→ **Work order**: For each line below that contains the string "tumor", copy that line.

→ **Record excerpts**:
#####

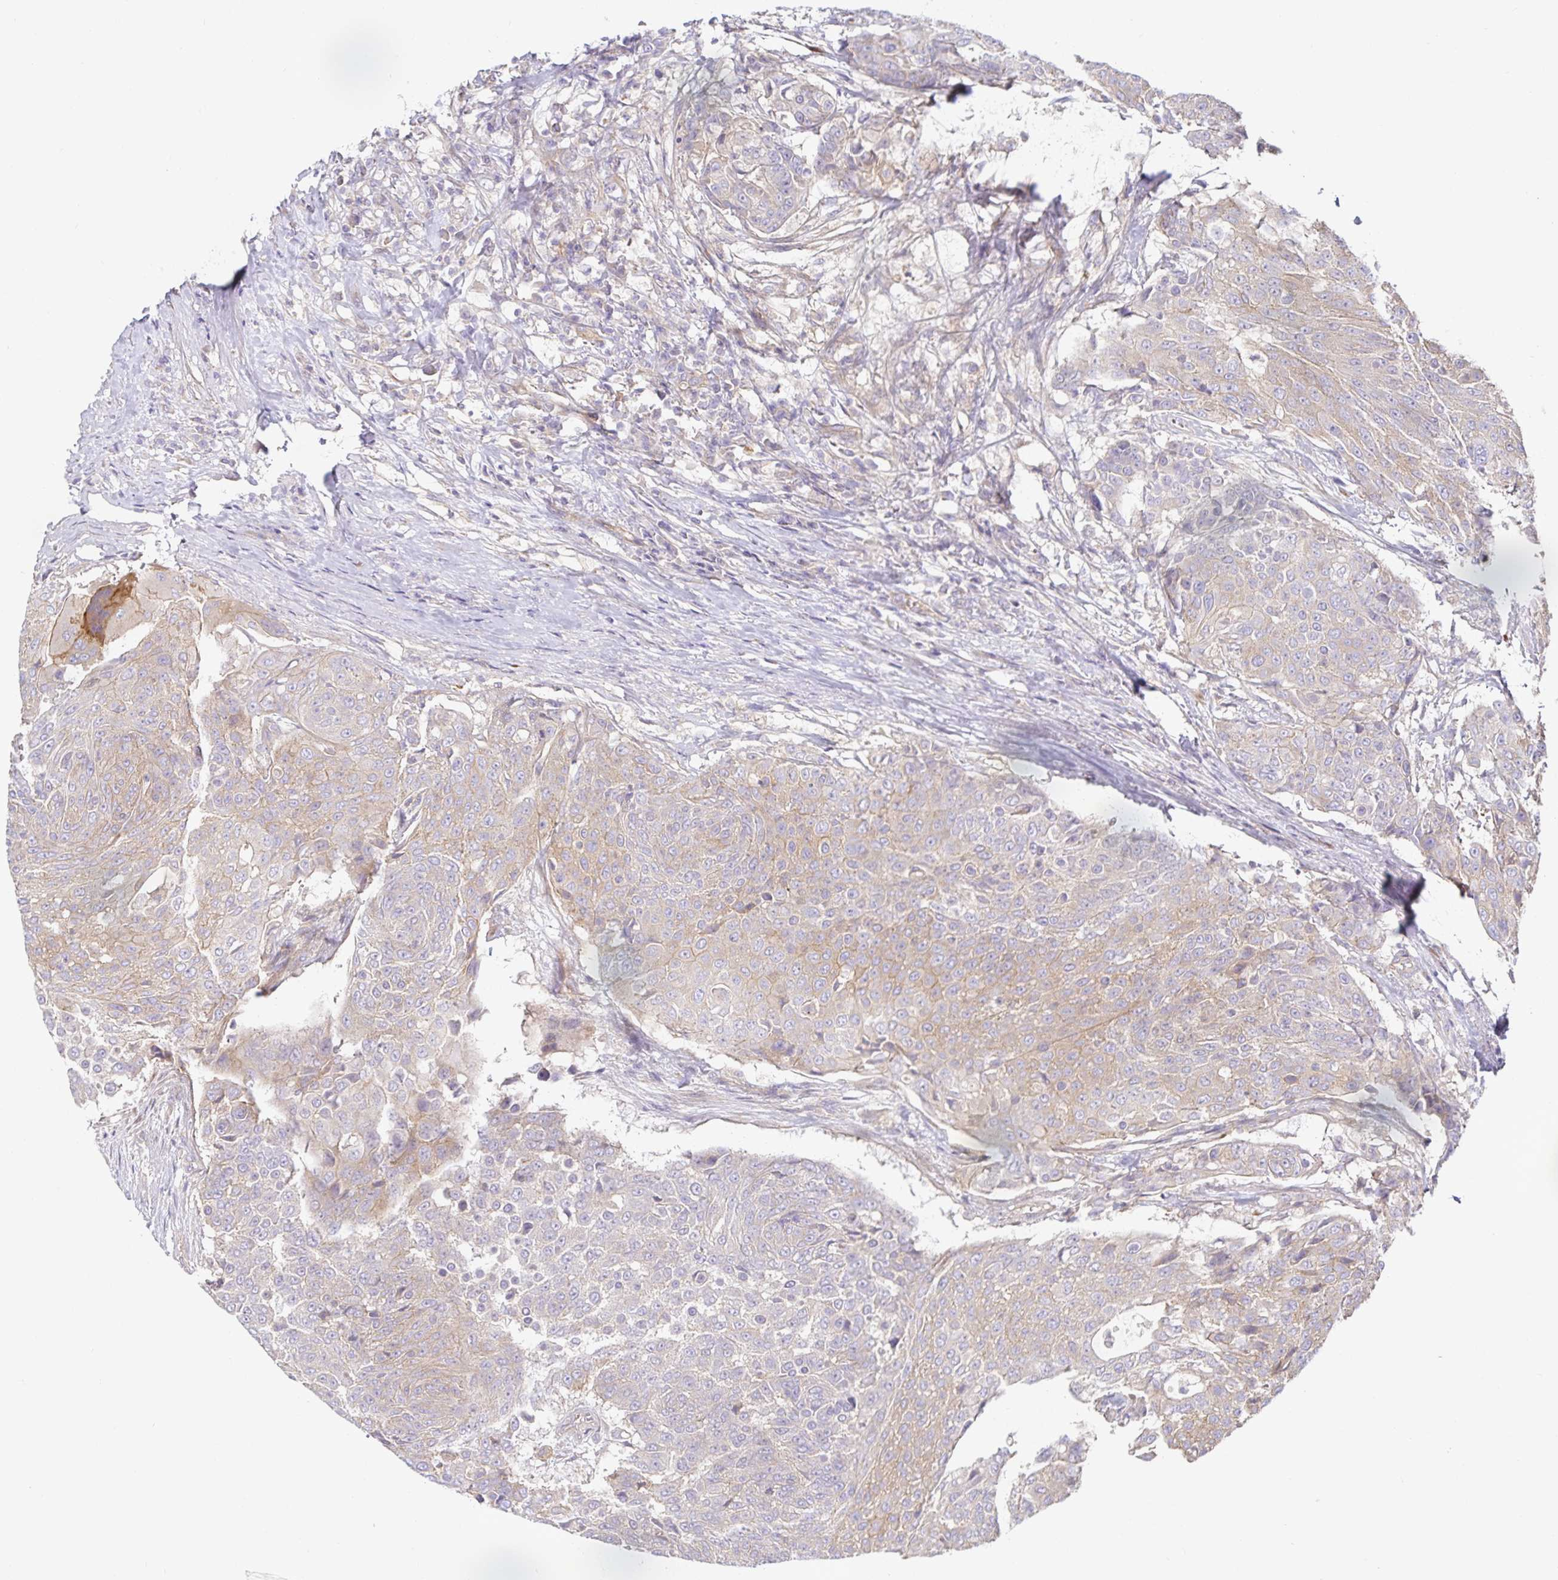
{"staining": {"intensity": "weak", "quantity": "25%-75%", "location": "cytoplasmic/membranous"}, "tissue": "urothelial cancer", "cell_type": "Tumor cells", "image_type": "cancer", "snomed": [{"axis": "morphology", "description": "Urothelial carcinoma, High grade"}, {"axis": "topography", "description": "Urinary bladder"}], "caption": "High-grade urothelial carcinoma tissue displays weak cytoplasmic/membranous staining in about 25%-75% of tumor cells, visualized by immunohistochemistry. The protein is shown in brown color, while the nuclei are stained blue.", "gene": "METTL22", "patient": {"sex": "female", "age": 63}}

#####

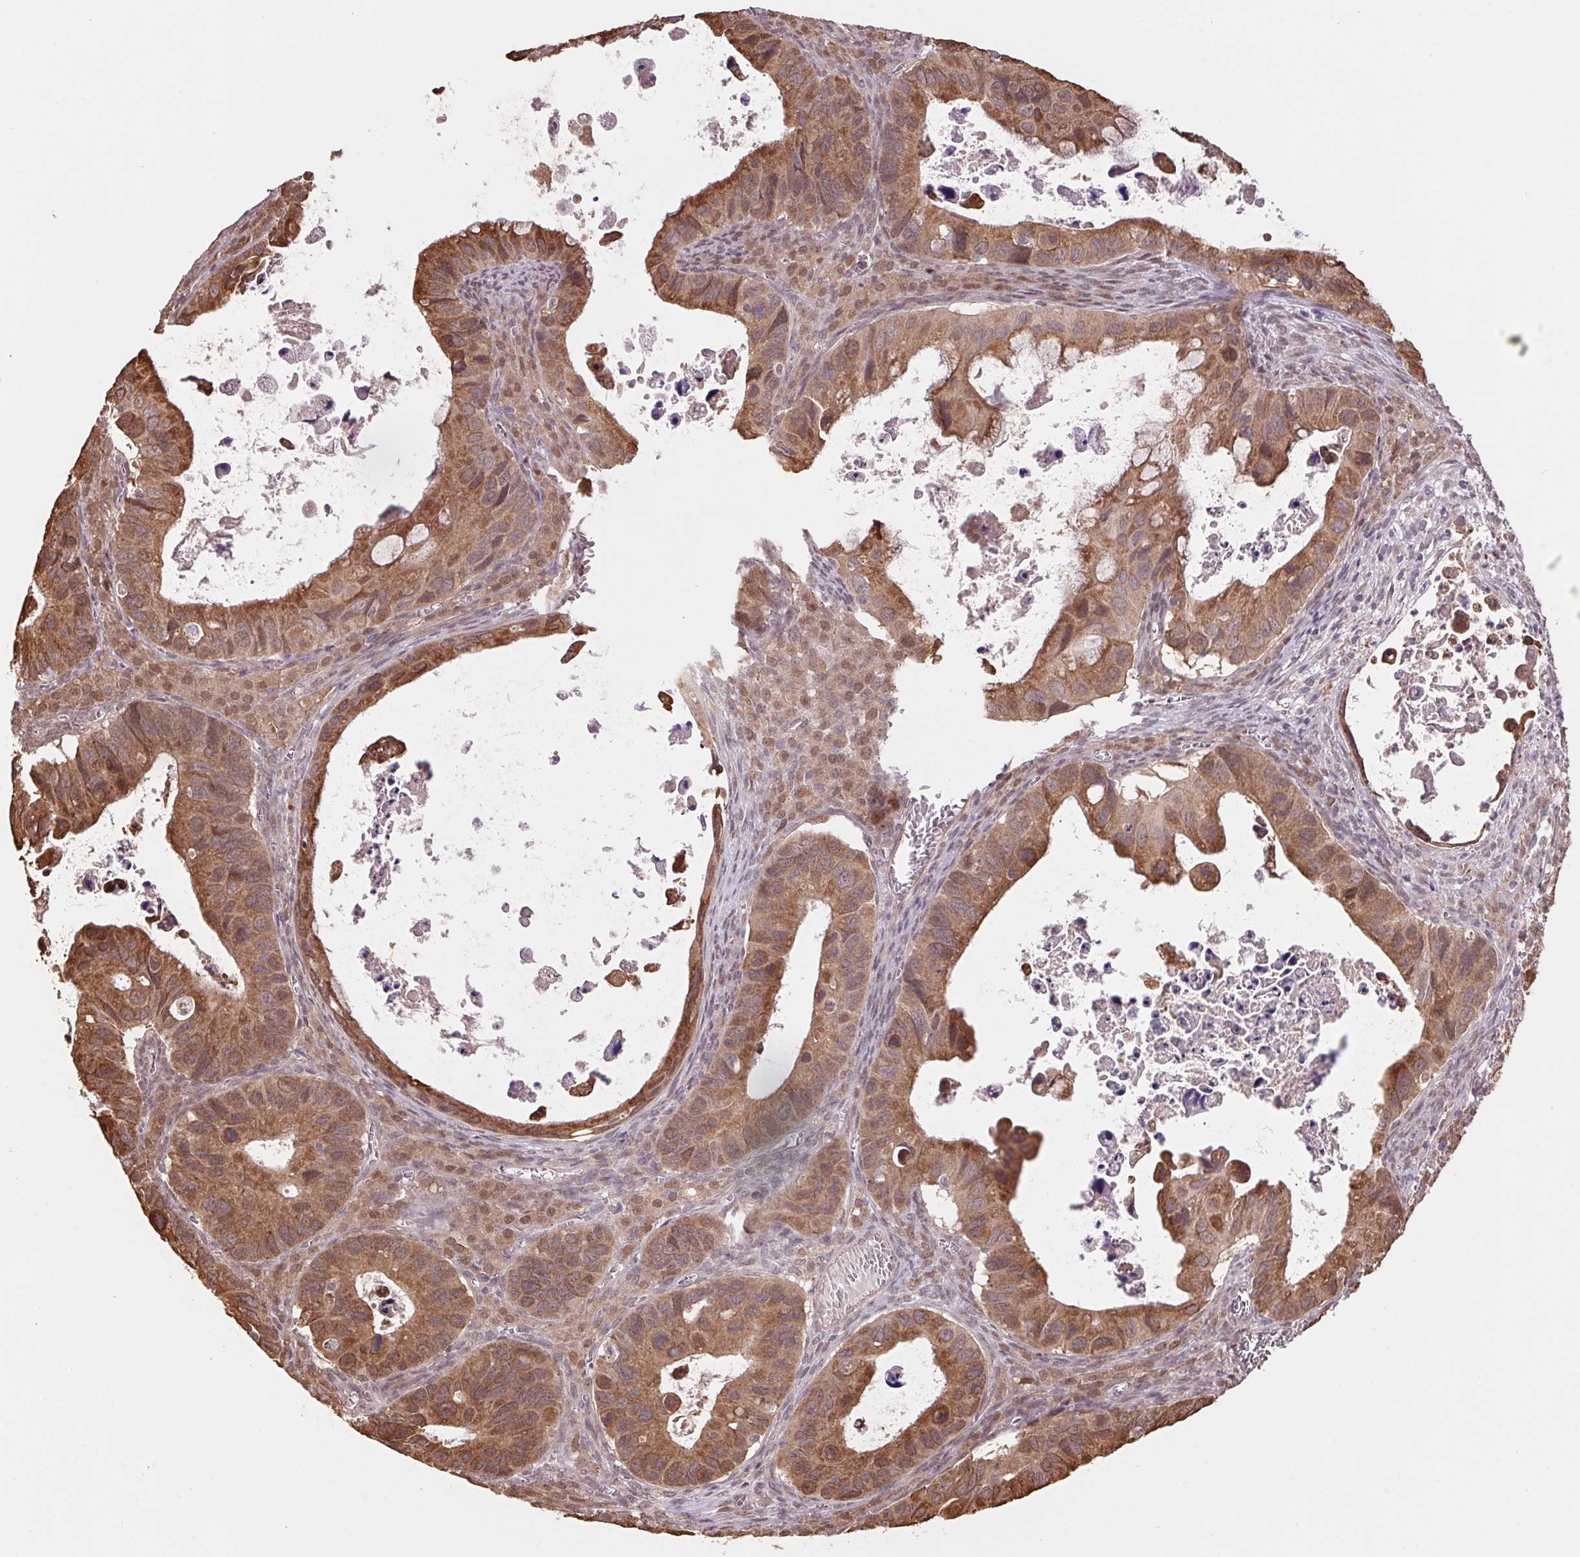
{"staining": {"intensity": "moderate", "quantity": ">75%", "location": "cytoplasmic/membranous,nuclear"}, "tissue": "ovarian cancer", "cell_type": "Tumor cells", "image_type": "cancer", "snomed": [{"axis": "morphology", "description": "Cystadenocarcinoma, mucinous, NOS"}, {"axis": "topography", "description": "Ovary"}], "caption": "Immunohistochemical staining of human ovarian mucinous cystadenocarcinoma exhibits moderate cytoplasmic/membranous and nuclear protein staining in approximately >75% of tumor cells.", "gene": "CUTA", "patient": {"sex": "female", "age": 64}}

#####

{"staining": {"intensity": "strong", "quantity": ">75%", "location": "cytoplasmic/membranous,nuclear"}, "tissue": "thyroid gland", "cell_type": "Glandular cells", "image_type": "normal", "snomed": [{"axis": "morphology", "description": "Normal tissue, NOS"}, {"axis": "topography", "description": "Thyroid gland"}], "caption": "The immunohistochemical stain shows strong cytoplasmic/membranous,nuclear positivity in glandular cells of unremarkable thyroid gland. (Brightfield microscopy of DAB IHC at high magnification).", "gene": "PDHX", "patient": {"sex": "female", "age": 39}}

#####

→ **Solved problem**:
{"staining": {"intensity": "weak", "quantity": "25%-75%", "location": "cytoplasmic/membranous"}, "tissue": "urothelial cancer", "cell_type": "Tumor cells", "image_type": "cancer", "snomed": [{"axis": "morphology", "description": "Urothelial carcinoma, High grade"}, {"axis": "topography", "description": "Urinary bladder"}], "caption": "High-grade urothelial carcinoma tissue displays weak cytoplasmic/membranous staining in about 25%-75% of tumor cells, visualized by immunohistochemistry. The protein is shown in brown color, while the nuclei are stained blue.", "gene": "METTL22", "patient": {"sex": "female", "age": 63}}
{"staining": {"intensity": "moderate", "quantity": ">75%", "location": "cytoplasmic/membranous,nuclear"}, "tissue": "ovarian cancer", "cell_type": "Tumor cells", "image_type": "cancer", "snomed": [{"axis": "morphology", "description": "Cystadenocarcinoma, mucinous, NOS"}, {"axis": "topography", "description": "Ovary"}], "caption": "Immunohistochemical staining of human ovarian mucinous cystadenocarcinoma exhibits moderate cytoplasmic/membranous and nuclear protein staining in approximately >75% of tumor cells.", "gene": "CUTA", "patient": {"sex": "female", "age": 64}}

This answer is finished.